PROJECT SUMMARY / ABSTRACT
DNA repair pathways are critical for maintaining the integrity of the genome. Yet polymerase errors and
exposure to genotoxic chemicals may lead to the dysregulation of the mismatch repair (MMR) machinery, the
family of proteins responsible for identifying and correcting mispaired bases in genomic DNA. When this
machinery malfunctions - or is absent altogether - single base mismatches can accumulate, making cells
prone to the generation of single nucleotide polymorphisms (SNPs) and, eventually, tumorigenesis. Indeed, up
to 20% of all solid tumors have been shown to be MMR-deficient. Most notably, MMR-deficiency plays a
significant role in the development of hereditary nonpolyposis colorectal cancer (HNPCC). The last twenty years
have witnessed the development of octahedral rhodium complexes that selectively and specifically bind DNA
mismatches. These compounds, known as ‘metalloinsertors’, have been shown to exhibit preferential anti-
proliferative effects in vitro in MMR-deficient vs. MMR-proficient colorectal cancer cells and to inhibit tumor
growth in vivo in a murine model of colorectal cancer.

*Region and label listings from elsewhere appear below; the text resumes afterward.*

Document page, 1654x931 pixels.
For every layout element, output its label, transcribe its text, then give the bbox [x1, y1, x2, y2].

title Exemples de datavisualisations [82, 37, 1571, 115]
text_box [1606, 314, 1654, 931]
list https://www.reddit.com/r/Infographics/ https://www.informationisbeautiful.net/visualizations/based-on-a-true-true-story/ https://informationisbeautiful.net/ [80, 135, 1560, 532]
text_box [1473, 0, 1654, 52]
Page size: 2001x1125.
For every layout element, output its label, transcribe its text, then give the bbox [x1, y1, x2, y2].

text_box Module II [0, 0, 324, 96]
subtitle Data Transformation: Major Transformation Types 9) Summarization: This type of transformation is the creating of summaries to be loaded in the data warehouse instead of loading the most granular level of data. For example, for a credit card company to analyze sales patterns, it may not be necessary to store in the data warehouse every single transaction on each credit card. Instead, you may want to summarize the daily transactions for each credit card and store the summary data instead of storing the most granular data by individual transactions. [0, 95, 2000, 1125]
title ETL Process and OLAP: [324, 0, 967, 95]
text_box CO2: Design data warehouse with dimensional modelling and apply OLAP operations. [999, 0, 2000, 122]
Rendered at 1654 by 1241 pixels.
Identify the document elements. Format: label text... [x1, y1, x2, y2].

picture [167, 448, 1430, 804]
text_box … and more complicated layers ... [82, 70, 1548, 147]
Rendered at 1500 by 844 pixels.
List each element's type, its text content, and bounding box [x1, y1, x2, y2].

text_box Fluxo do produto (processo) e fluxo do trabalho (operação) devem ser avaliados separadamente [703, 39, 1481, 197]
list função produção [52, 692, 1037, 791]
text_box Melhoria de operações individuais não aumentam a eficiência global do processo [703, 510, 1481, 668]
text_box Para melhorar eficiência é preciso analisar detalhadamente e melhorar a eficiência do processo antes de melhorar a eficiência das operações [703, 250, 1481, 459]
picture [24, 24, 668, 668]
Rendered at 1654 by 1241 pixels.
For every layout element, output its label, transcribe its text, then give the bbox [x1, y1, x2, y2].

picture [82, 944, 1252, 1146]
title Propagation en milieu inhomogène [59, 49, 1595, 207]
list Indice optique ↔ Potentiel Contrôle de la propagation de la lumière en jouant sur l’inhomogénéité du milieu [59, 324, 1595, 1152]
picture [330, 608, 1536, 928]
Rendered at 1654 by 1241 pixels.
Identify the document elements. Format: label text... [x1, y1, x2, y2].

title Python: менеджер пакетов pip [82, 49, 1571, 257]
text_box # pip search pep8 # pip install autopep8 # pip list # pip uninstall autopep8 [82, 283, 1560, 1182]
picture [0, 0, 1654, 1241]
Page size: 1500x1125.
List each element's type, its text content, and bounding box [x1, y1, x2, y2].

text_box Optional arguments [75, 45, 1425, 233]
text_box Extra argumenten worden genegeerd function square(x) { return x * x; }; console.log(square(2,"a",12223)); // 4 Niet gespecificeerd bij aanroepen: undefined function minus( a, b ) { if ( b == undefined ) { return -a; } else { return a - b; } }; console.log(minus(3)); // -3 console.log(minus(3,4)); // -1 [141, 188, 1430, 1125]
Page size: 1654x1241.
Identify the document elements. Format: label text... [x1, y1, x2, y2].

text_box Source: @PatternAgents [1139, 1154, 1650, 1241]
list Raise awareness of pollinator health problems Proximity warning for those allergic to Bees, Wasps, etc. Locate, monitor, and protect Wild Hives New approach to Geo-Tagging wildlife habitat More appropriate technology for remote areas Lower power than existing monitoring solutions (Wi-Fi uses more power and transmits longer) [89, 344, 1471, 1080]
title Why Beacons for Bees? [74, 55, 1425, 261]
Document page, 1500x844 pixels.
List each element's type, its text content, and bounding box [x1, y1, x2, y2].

This F31 proposal is focused on the synthesis, in vitro evaluation, and in vivo validation of a novel family of
radiopharmaceuticals based on the mismatch-targeting metalloinsertor RhPBC. We first plan to synthesize non-
radioactive natI-RhPBC to facilitate the chemical and biological characterization of the probe. Subsequently, we
will create analogues of the metalloinsertor labeled with radioisotopes of iodine - either positron-emitting iodine-
124 (124I; t1/2 ~ 4.2 d) or ß-emitting iodine-131 (131I; t1/2 ~ 8.0 d) - to create radiopharmaceuticals for PET imaging
and endoradiotherapy, respectively. Specific Aim 1 will be focused on the chemical synthesis and analysis of
all three compounds (natI-RhPBC, 124I-RhPBC, and 131I-RhPBC) as well as the biological characterization and in
vitro evaluation of the compounds in a pair of isogenic human colorectal cancer cell lines that are identical except
for their MMR-proficiency (HCT116N) or MMR-deficiency (HCT116O). In Specific Aim 2, PET imaging and
biodistribution experiments will be used to evaluate the in vivo performance of 124I-RhPBC as a diagnostic and
theranostic imaging agent in a murine model MMR-deficient colorectal cancer. And finally, Specific Aim 3 will
be centered on the in vivo evaluation of 131I-RhPBC as a radiotherapeutic using biodistribution studies, dosimetry
calculations, and longitudinal therapy studies in a murine models of MMR-deficient colorectal cancer.
We contend that this project is both highly innovative and highly impactful. To the best of our knowledge,
DNA mismatches have never before been a target for nuclear imaging and therapy, and octahedral rhodium
complexes have not been harnessed as scaffolds for radiotracers. In the short term, this work could produce an
imaging agent that could be a useful tool in the clinical management of patients with MMR-deficient tumors. In
the longer term, this investigation could also yield a first-in-class radiotherapeutic that could be used against a
variety of MMR-deficient tumors, improving prognoses and outcomes for patients with these malignancies.